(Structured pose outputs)
BEGIN

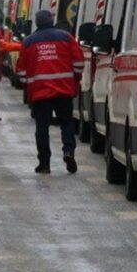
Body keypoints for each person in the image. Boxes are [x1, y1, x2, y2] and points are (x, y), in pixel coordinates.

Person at [17, 10, 85, 174]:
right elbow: (79, 63)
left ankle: (44, 163)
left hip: (40, 94)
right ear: (51, 21)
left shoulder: (28, 42)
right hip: (63, 90)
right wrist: (74, 78)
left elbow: (21, 72)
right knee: (67, 123)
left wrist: (29, 86)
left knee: (42, 128)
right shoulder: (66, 37)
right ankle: (68, 151)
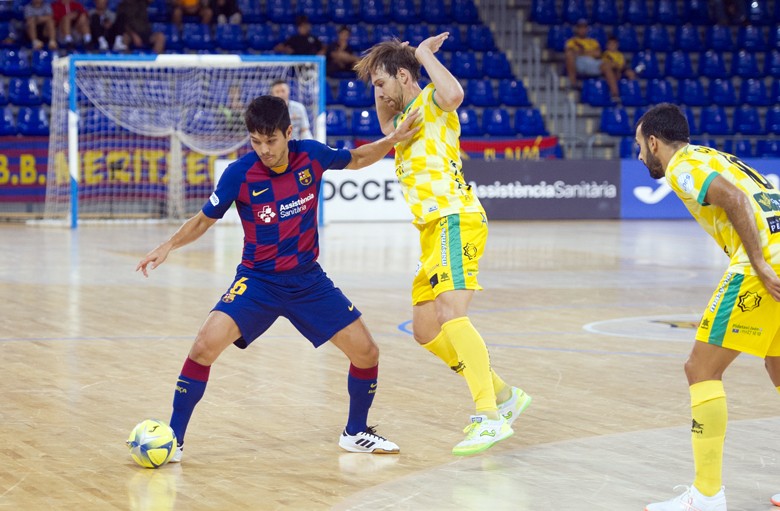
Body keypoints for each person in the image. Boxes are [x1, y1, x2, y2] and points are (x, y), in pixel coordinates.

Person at [136, 95, 421, 462]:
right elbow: (205, 218)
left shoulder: (313, 156)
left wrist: (393, 139)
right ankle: (174, 440)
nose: (264, 150)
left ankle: (355, 432)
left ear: (288, 133)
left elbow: (359, 159)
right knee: (203, 346)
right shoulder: (239, 174)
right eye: (256, 141)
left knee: (367, 353)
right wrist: (169, 245)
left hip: (308, 281)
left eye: (271, 141)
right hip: (258, 282)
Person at [354, 33, 532, 457]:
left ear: (403, 76)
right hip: (432, 230)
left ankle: (488, 415)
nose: (376, 94)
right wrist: (383, 79)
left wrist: (419, 56)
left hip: (455, 217)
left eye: (381, 84)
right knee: (425, 329)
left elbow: (454, 93)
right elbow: (383, 124)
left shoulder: (432, 98)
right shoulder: (401, 122)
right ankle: (505, 394)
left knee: (452, 313)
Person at [636, 103, 780, 511]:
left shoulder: (683, 165)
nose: (639, 157)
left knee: (700, 369)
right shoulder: (713, 156)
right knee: (778, 365)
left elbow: (733, 198)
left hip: (762, 266)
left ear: (653, 142)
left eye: (639, 147)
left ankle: (707, 494)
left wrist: (757, 262)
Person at [564, 18, 620, 102]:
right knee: (569, 56)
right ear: (577, 29)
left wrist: (581, 52)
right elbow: (570, 52)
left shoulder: (593, 42)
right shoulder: (572, 41)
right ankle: (573, 84)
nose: (582, 30)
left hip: (593, 63)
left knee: (607, 64)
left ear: (587, 29)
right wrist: (589, 52)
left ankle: (615, 95)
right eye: (580, 27)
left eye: (584, 28)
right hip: (579, 63)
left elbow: (598, 54)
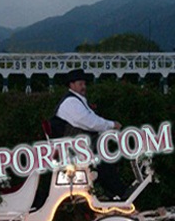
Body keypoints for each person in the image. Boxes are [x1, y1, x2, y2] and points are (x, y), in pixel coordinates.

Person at [51, 68, 131, 200]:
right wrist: (112, 125)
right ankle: (119, 191)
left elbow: (91, 121)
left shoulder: (77, 100)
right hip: (73, 148)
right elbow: (89, 122)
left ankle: (112, 191)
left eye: (84, 83)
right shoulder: (71, 102)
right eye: (80, 84)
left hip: (76, 145)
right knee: (105, 156)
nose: (84, 87)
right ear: (71, 85)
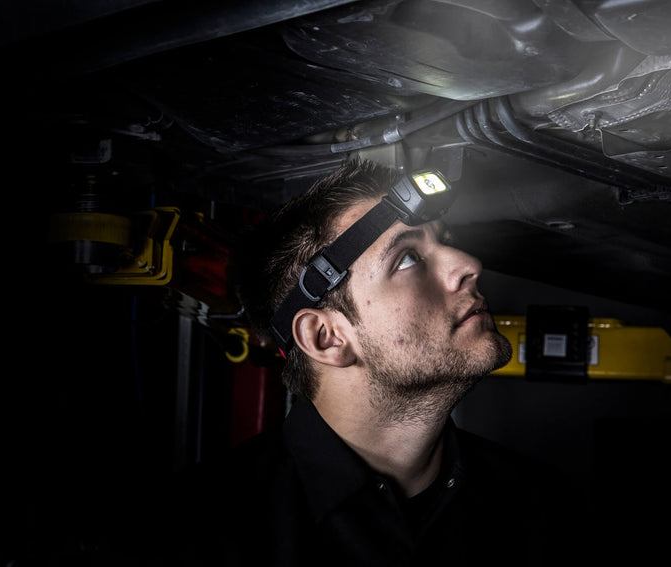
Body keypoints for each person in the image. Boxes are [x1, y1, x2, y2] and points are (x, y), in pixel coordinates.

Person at [171, 158, 584, 566]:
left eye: (446, 239)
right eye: (407, 258)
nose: (468, 265)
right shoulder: (193, 539)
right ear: (326, 337)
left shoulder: (541, 508)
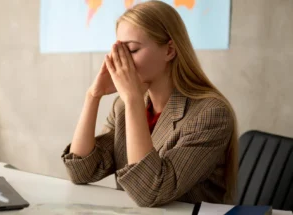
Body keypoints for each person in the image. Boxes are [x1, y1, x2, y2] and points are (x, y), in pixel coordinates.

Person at [62, 1, 238, 207]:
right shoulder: (124, 106)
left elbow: (150, 192)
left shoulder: (211, 114)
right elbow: (81, 171)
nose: (122, 61)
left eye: (132, 50)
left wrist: (133, 99)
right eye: (120, 51)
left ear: (169, 50)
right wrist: (93, 95)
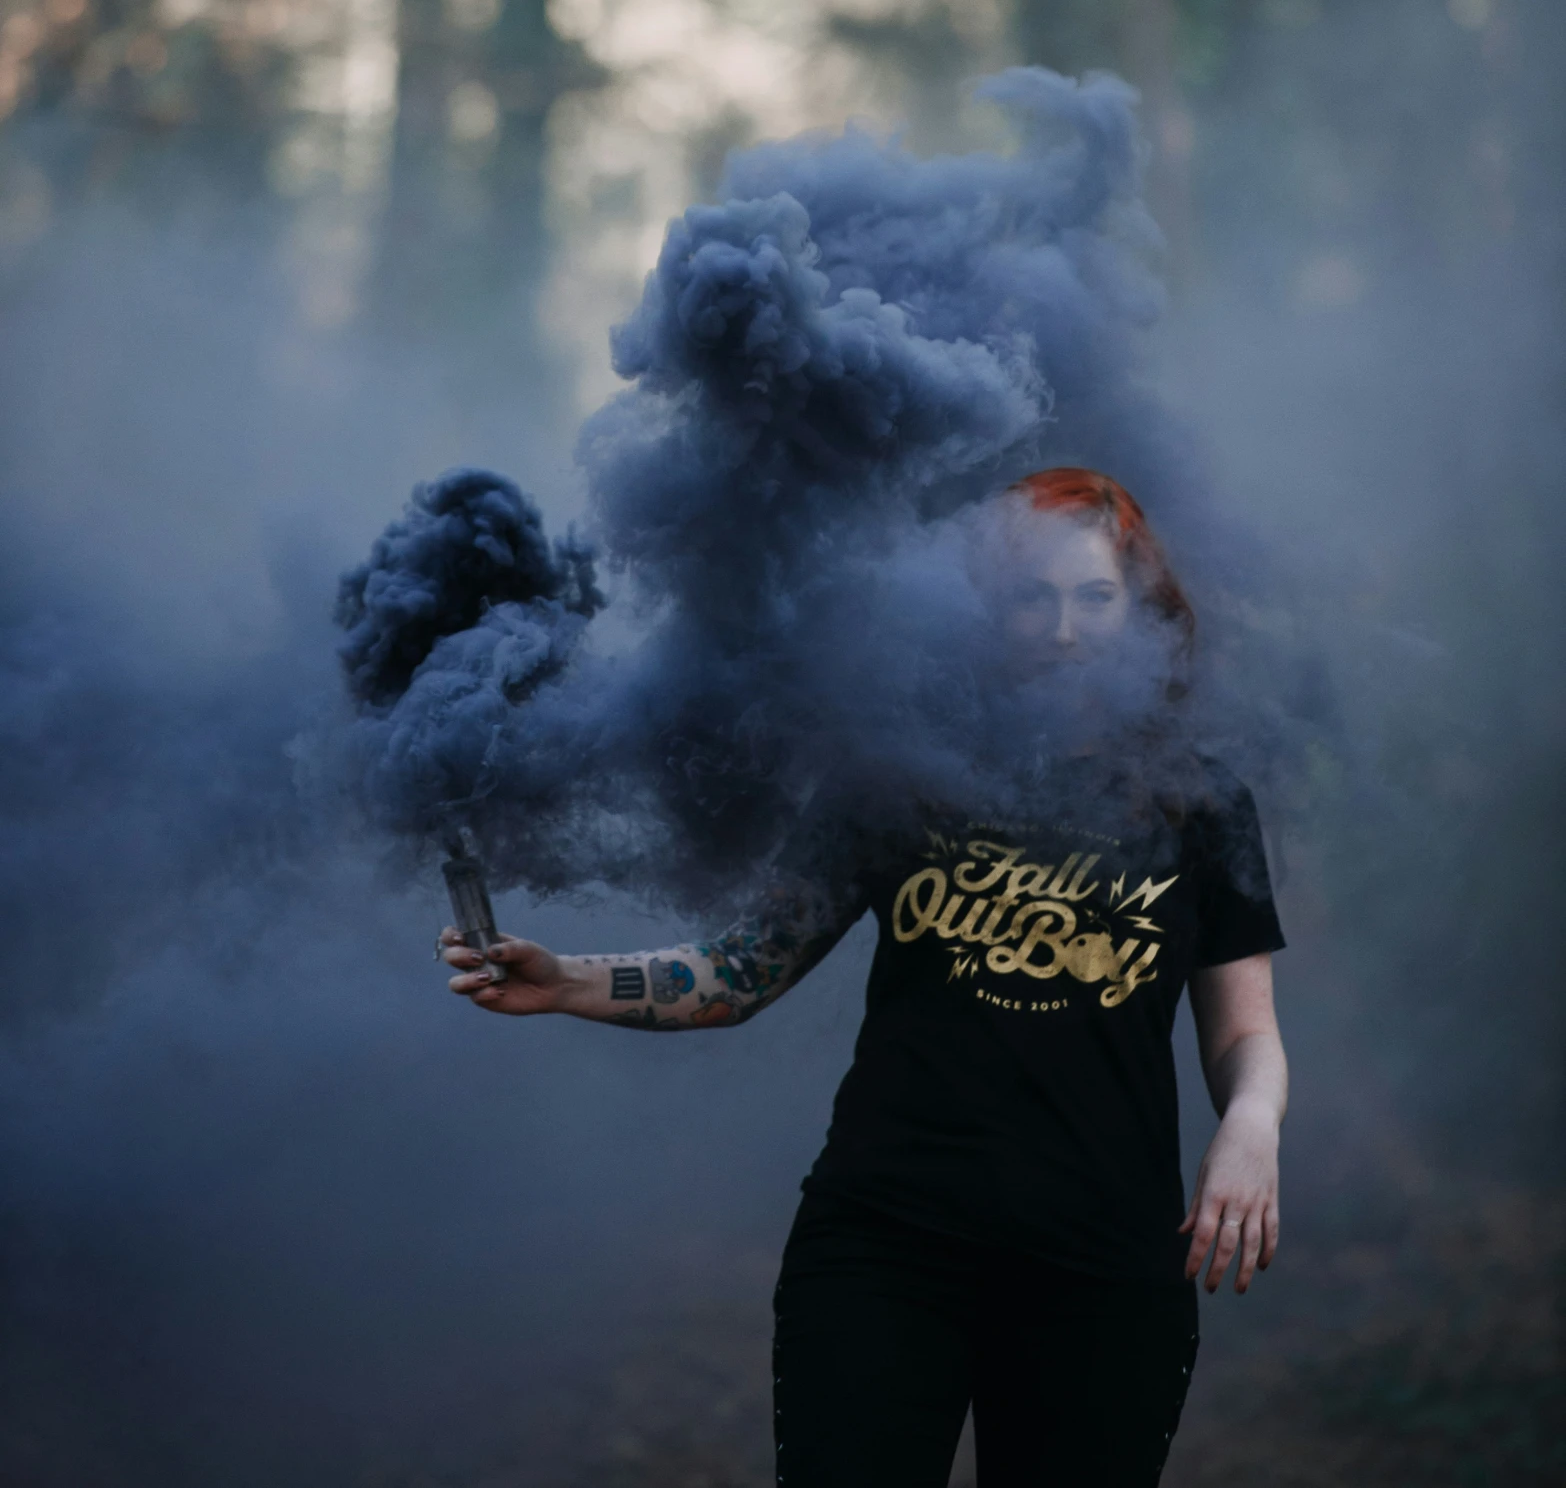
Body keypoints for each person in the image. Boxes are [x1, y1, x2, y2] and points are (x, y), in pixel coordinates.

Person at [439, 467, 1288, 1488]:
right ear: (986, 611)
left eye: (1094, 598)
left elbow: (1245, 1034)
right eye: (1032, 597)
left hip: (1103, 1268)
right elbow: (739, 969)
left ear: (1141, 608)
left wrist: (1249, 1126)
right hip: (888, 1252)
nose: (1064, 629)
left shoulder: (1200, 802)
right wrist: (565, 978)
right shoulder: (901, 769)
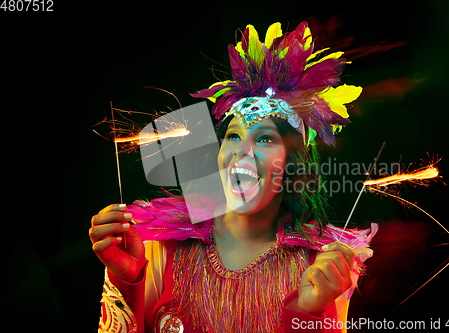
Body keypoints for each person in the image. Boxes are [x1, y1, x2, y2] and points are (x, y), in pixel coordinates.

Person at [90, 22, 377, 333]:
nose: (243, 151)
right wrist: (127, 280)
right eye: (233, 136)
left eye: (265, 139)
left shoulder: (321, 265)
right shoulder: (160, 246)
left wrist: (309, 312)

END

(EXERCISE OBJECTIVE) The answer must be the lines above from the one containing "right knee: (569, 56)" through the one containing "right shoulder: (124, 106)", reproduced exactly, with no pictures and nothing else.

(SOLVED PROBLEM)
right knee: (569, 56)
right ear: (577, 29)
left wrist: (581, 52)
right elbow: (570, 52)
left shoulder: (593, 42)
right shoulder: (572, 41)
right ankle: (573, 84)
nose: (582, 30)
left hip: (593, 63)
left knee: (607, 64)
left ear: (587, 29)
right wrist: (589, 52)
left ankle: (615, 95)
right eye: (580, 27)
left eye: (584, 28)
right hip: (579, 63)
left elbow: (598, 54)
Body keypoints for each person in the image. Boxes are [x1, y1, x2, y2] and points are (x, y), in pixel coordinates.

Person at [51, 68, 131, 200]:
right wrist: (112, 125)
right ankle: (119, 191)
left elbow: (91, 121)
left shoulder: (77, 100)
right hip: (73, 148)
right elbow: (89, 122)
left ankle: (112, 191)
left eye: (84, 83)
right shoulder: (71, 102)
right eye: (80, 84)
left hip: (76, 145)
right knee: (105, 156)
nose: (84, 87)
right ear: (71, 85)
Body keypoints for each person in the image. Boxes are [x1, y1, x2, y2] and points are (x, y), in pixel coordinates.

Person at [171, 158, 584, 566]:
left eye: (446, 239)
right eye: (407, 258)
nose: (468, 265)
right shoulder: (193, 539)
right ear: (326, 337)
left shoulder: (541, 508)
Body keypoints for each person in the image. Boxes are [x1, y1, x2, y2] and points are (x, y), in pixel coordinates.

Person at [62, 1, 238, 207]:
right shoulder: (124, 106)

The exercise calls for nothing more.